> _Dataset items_
###

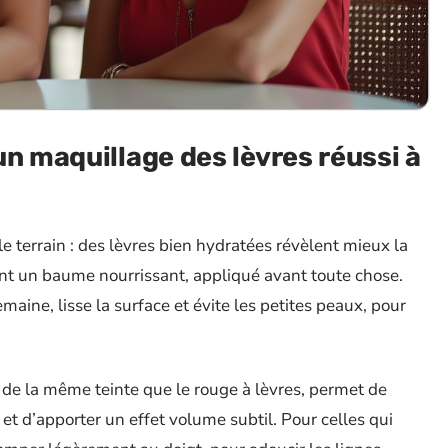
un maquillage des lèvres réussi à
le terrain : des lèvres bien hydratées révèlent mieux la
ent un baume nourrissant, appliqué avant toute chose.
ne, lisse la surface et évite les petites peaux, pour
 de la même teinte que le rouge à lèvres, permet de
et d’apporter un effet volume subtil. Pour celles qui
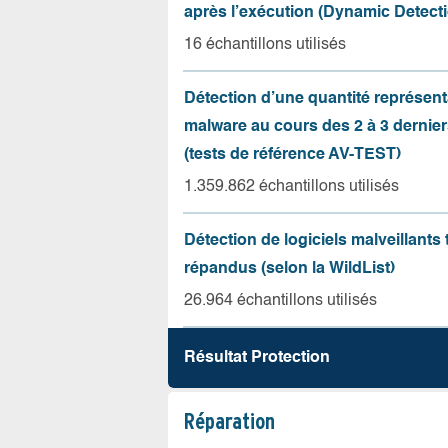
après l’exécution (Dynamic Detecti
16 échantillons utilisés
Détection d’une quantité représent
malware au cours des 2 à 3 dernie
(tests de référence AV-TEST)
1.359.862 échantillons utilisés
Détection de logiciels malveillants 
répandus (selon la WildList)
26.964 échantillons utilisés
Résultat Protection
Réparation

###

> _Aim of the task_
All lines that contain the word "échantillons" must be copied from the records above.

> _Reply_
16 échantillons utilisés
1.359.862 échantillons utilisés
26.964 échantillons utilisés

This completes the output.